• Exercise data:
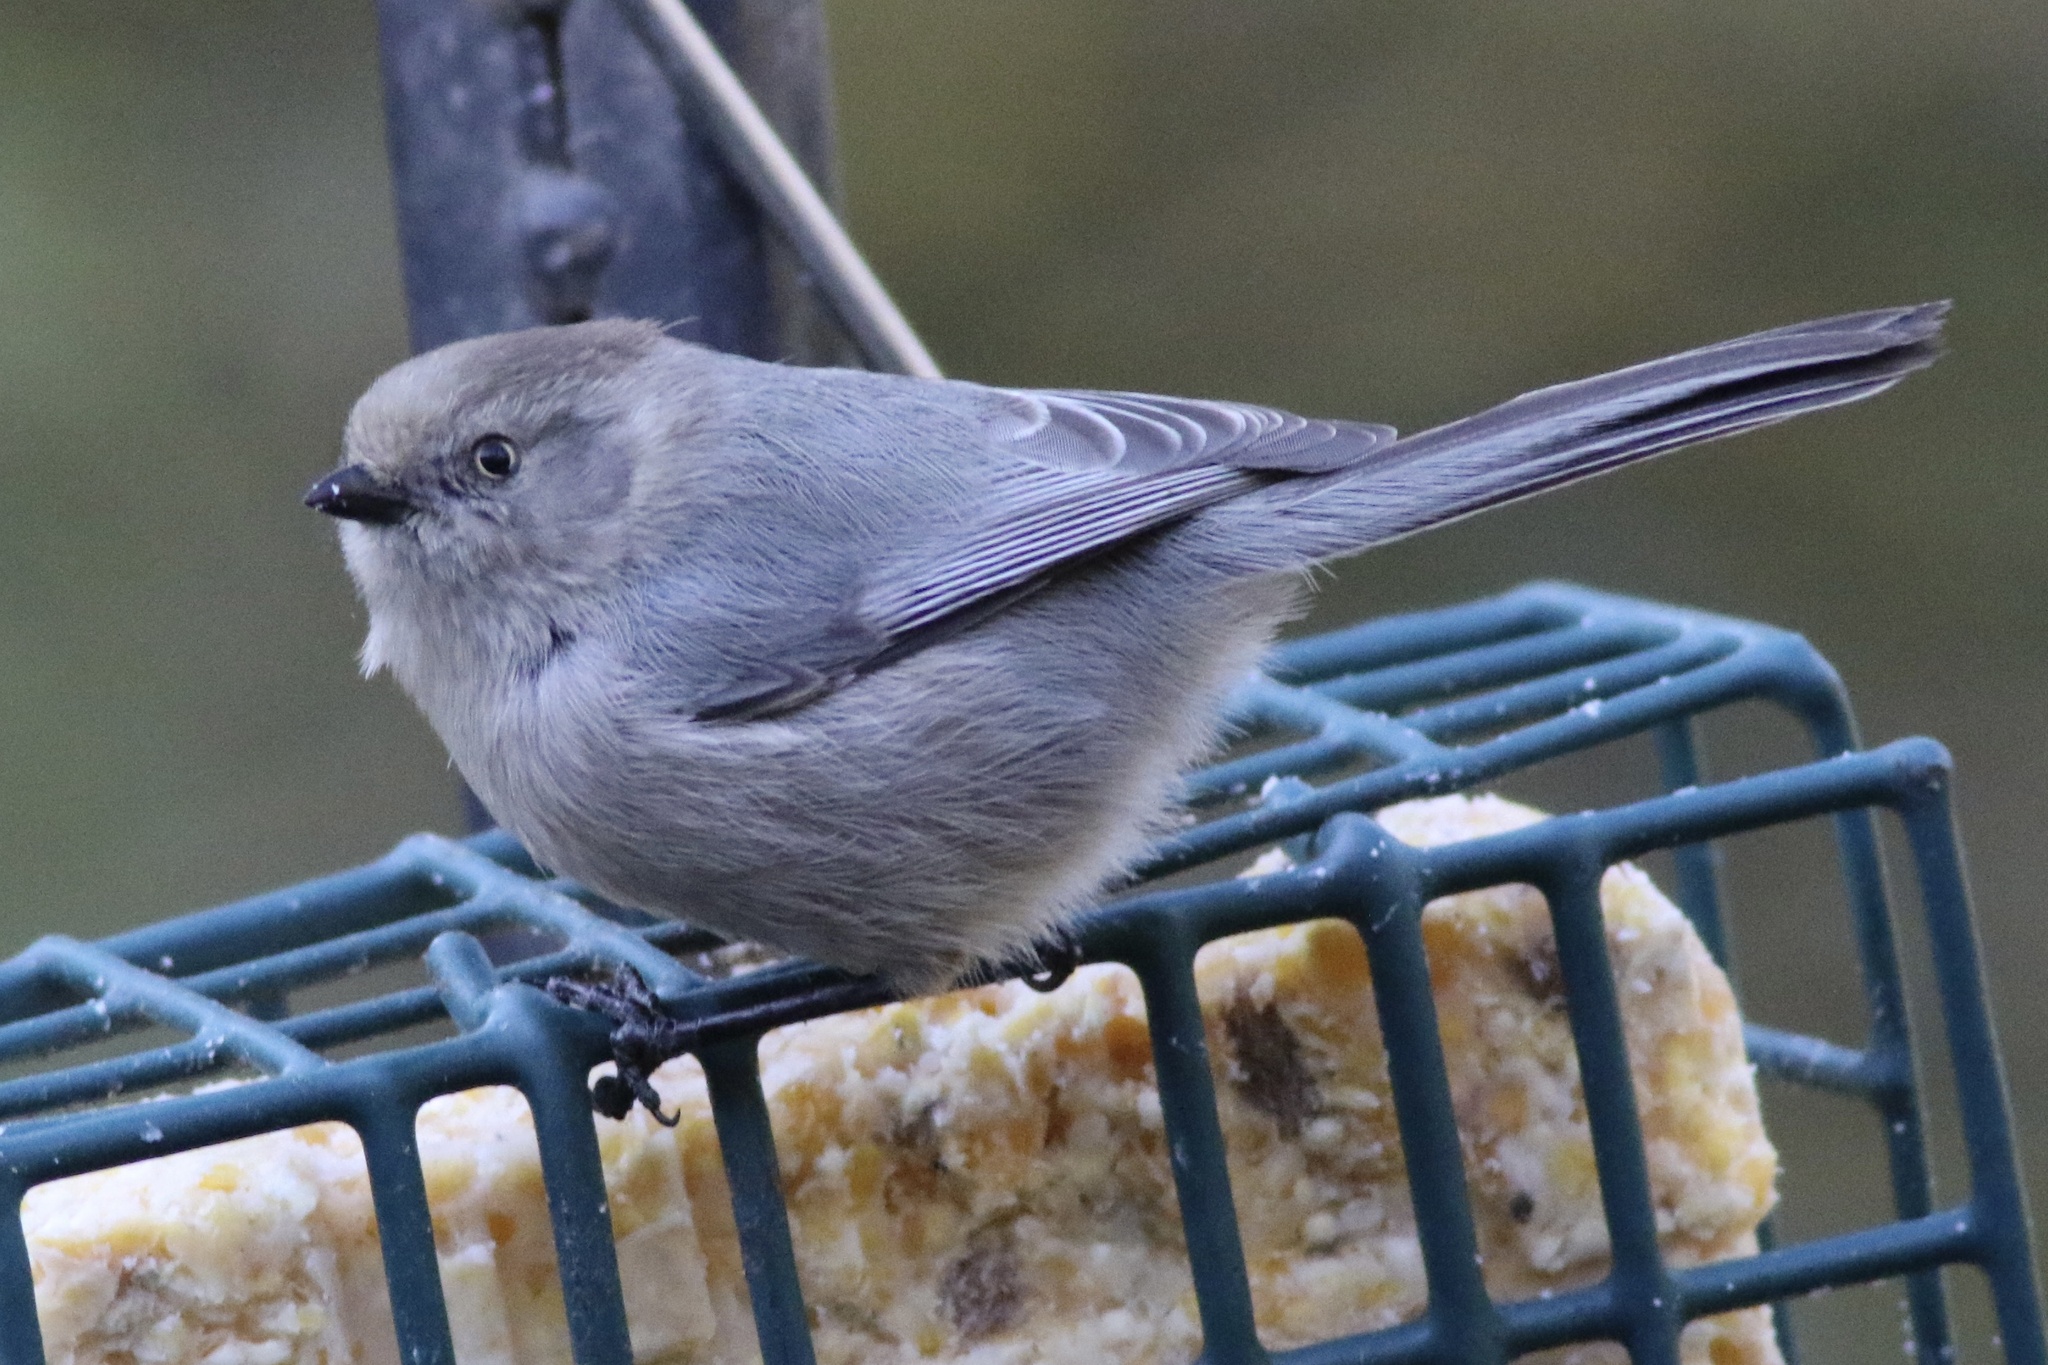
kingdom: Animalia
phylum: Chordata
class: Aves
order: Passeriformes
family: Aegithalidae
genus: Psaltriparus
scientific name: Psaltriparus minimus
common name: American bushtit
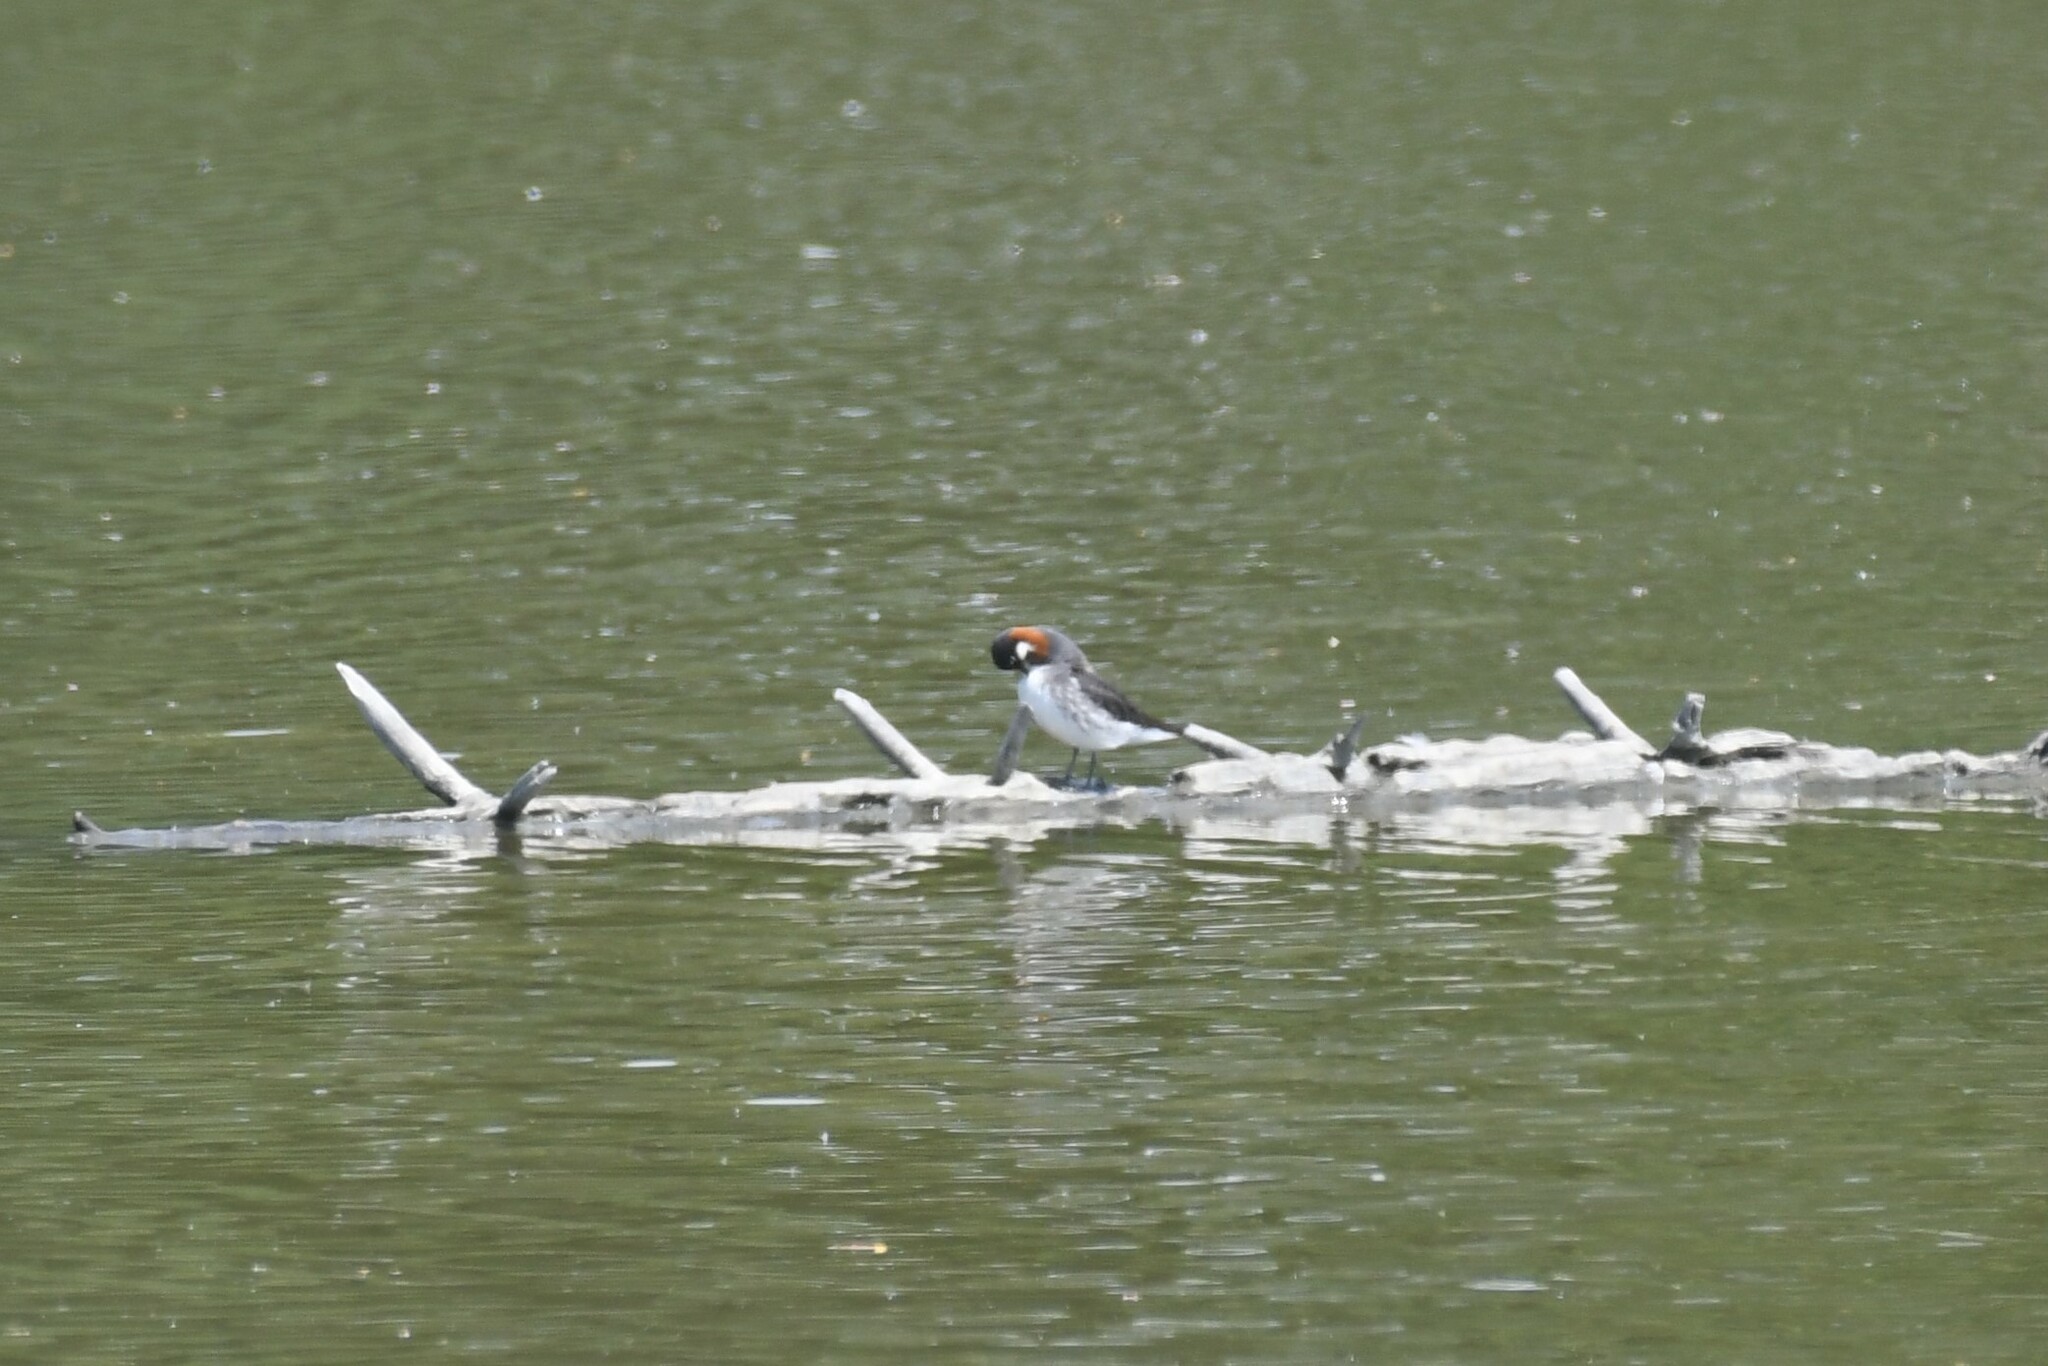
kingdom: Animalia
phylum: Chordata
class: Aves
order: Charadriiformes
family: Scolopacidae
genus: Phalaropus
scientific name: Phalaropus lobatus
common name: Red-necked phalarope
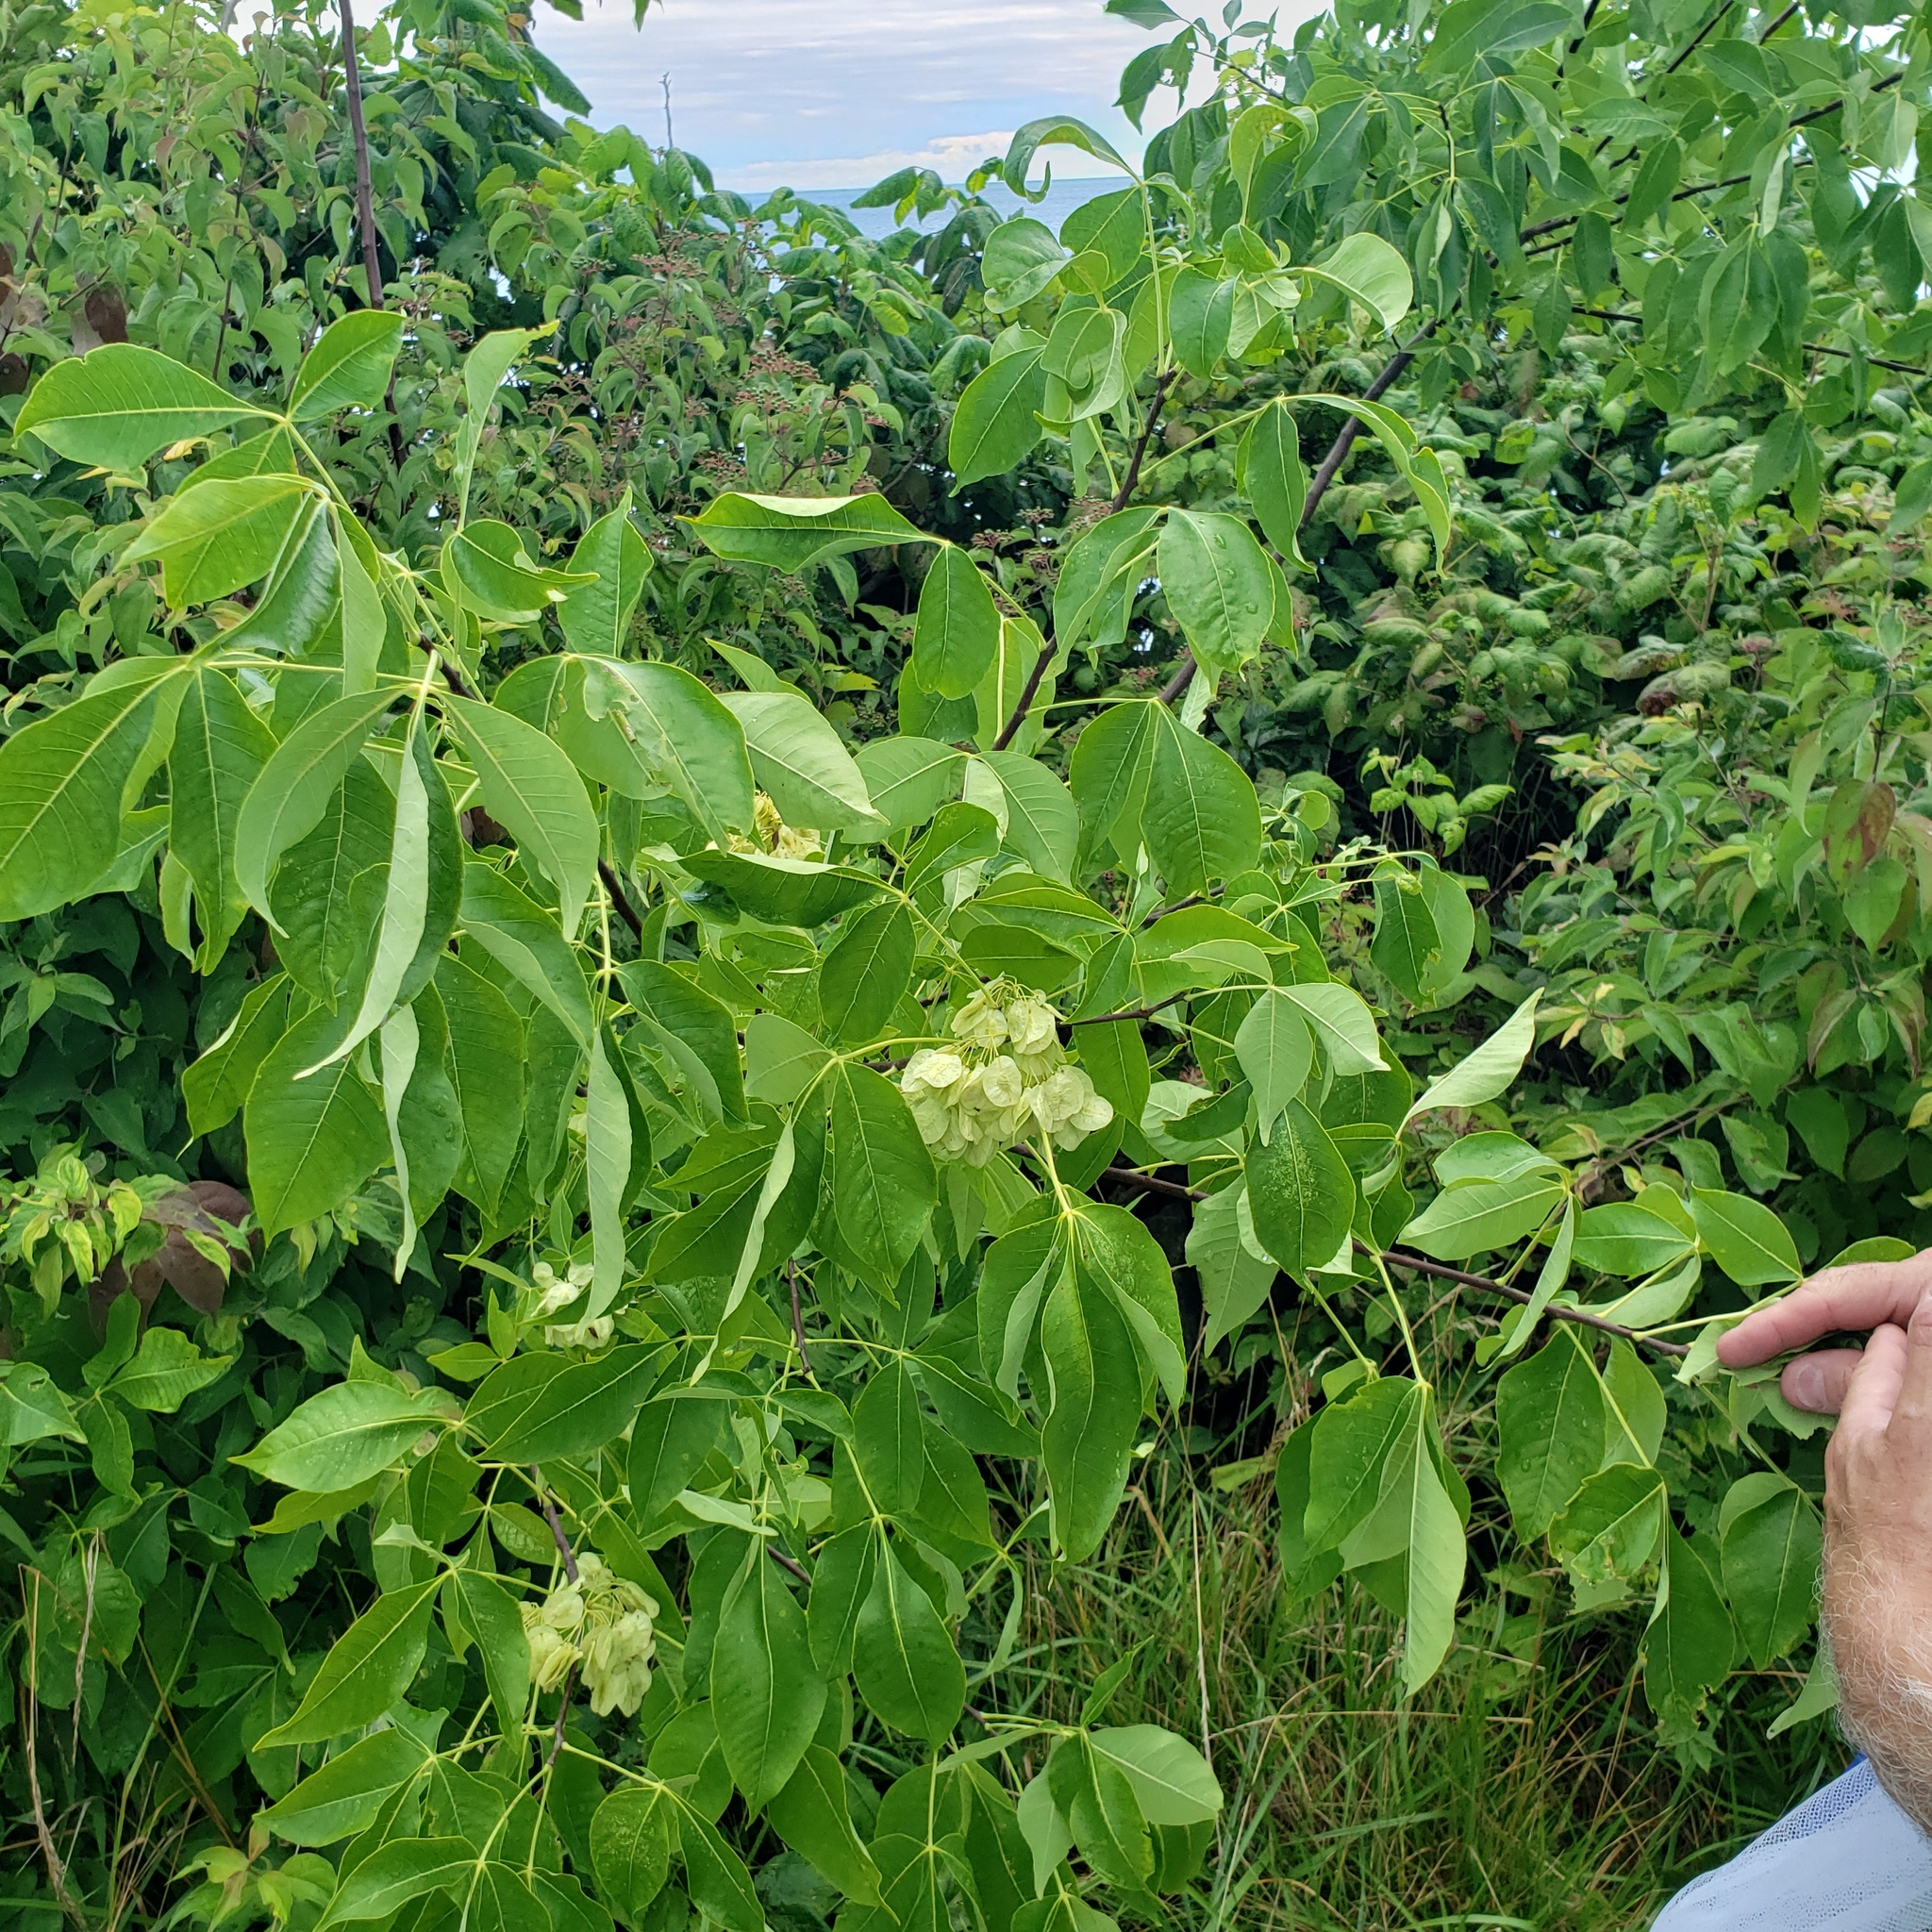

• Stated problem: Put everything from the line containing "order: Charadriiformes" down to the end of the records into a Markdown table with the columns "Row" and "Line", numbering each row and skipping blank lines. Leave the pictures out.

• Output of the exercise:
| Row | Line |
|---|---|
| 1 | order: Charadriiformes |
| 2 | family: Scolopacidae |
| 3 | genus: Phalaropus |
| 4 | scientific name: Phalaropus lobatus |
| 5 | common name: Red-necked phalarope |